[REQUIRED WORK] Output the entries in full and verbatim, pictures omitted.

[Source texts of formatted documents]
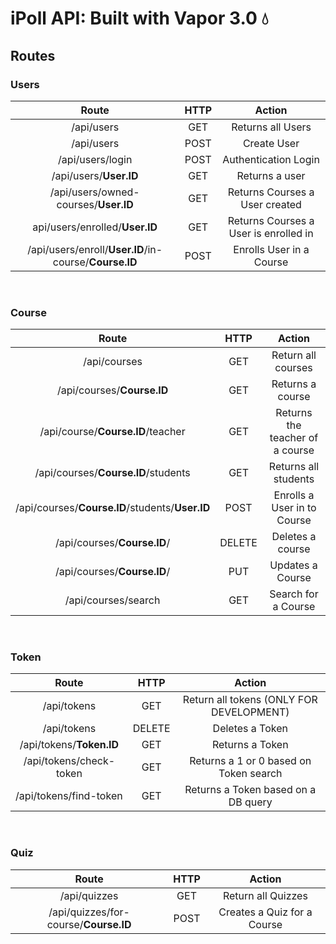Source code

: # iPoll API: Built with Vapor 3.0 💧
	
## Routes

### Users

| Route | HTTP | Action |
|:-----:|:----:|:------:|
/api/users | GET | Returns all Users
/api/users | POST | Create User
/api/users/login | POST | Authentication Login
/api/users/**User.ID** | GET | Returns a user
/api/users/owned-courses/**User.ID** | GET | Returns Courses a User created
api/users/enrolled/**User.ID** | GET | Returns Courses a User is enrolled in
/api/users/enroll/**User.ID**/in-course/**Course.ID** | POST | Enrolls User in a Course

<br>

### Course

| Route | HTTP | Action |
|:-----:|:----:|:------:|
/api/courses | GET | Return all courses
/api/courses/**Course.ID** | GET | Returns a course
/api/course/**Course.ID**/teacher | GET | Returns the teacher of a course
/api/courses/**Course.ID**/students | GET | Returns all students
/api/courses/**Course.ID**/students/**User.ID** | POST | Enrolls a User in to Course
/api/courses/**Course.ID**/ | DELETE | Deletes a course
/api/courses/**Course.ID**/ | PUT | Updates a Course
/api/courses/search | GET | Search for a Course
   
<br>

### Token

| Route | HTTP | Action |
|:-----:|:----:|:------:|
/api/tokens | GET | Return all tokens (ONLY FOR DEVELOPMENT)
/api/tokens | DELETE | Deletes a Token
/api/tokens/**Token.ID** | GET | Returns a Token
/api/tokens/check-token | GET | Returns a 1 or 0 based on Token search
/api/tokens/find-token | GET | Returns a Token based on a DB query

<br>

### Quiz

| Route | HTTP | Action |
|:-----:|:----:|:------:|
/api/quizzes | GET | Return all Quizzes
/api/quizzes/for-course/**Course.ID** | POST | Creates a Quiz for a Course



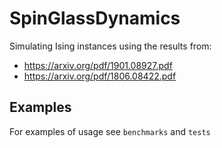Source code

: # SpinGlassDynamics

Simulating Ising instances using the results from:

- https://arxiv.org/pdf/1901.08927.pdf
- https://arxiv.org/pdf/1806.08422.pdf

## Examples
For examples of usage see `benchmarks` and `tests`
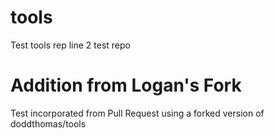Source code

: # tools
Test tools rep
line 2 test repo

# Addition from Logan's Fork
Test incorporated from Pull Request using a forked version of doddthomas/tools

[RESPONSE TO THIS TASK]
Source code

: # iPoll API: Built with Vapor 3.0 💧
	
## Routes

### Users

| Route | HTTP | Action |
|:-----:|:----:|:------:|
/api/users | GET | Returns all Users
/api/users | POST | Create User
/api/users/login | POST | Authentication Login
/api/users/**User.ID** | GET | Returns a user
/api/users/owned-courses/**User.ID** | GET | Returns Courses a User created
api/users/enrolled/**User.ID** | GET | Returns Courses a User is enrolled in
/api/users/enroll/**User.ID**/in-course/**Course.ID** | POST | Enrolls User in a Course

<br>

### Course

| Route | HTTP | Action |
|:-----:|:----:|:------:|
/api/courses | GET | Return all courses
/api/courses/**Course.ID** | GET | Returns a course
/api/course/**Course.ID**/teacher | GET | Returns the teacher of a course
/api/courses/**Course.ID**/students | GET | Returns all students
/api/courses/**Course.ID**/students/**User.ID** | POST | Enrolls a User in to Course
/api/courses/**Course.ID**/ | DELETE | Deletes a course
/api/courses/**Course.ID**/ | PUT | Updates a Course
/api/courses/search | GET | Search for a Course
   
<br>

### Token

| Route | HTTP | Action |
|:-----:|:----:|:------:|
/api/tokens | GET | Return all tokens (ONLY FOR DEVELOPMENT)
/api/tokens | DELETE | Deletes a Token
/api/tokens/**Token.ID** | GET | Returns a Token
/api/tokens/check-token | GET | Returns a 1 or 0 based on Token search
/api/tokens/find-token | GET | Returns a Token based on a DB query

<br>

### Quiz

| Route | HTTP | Action |
|:-----:|:----:|:------:|
/api/quizzes | GET | Return all Quizzes
/api/quizzes/for-course/**Course.ID** | POST | Creates a Quiz for a Course



Source code

: # SpinGlassDynamics

Simulating Ising instances using the results from:

- https://arxiv.org/pdf/1901.08927.pdf
- https://arxiv.org/pdf/1806.08422.pdf

## Examples
For examples of usage see `benchmarks` and `tests`
Source code

: # tools
Test tools rep
line 2 test repo

# Addition from Logan's Fork
Test incorporated from Pull Request using a forked version of doddthomas/tools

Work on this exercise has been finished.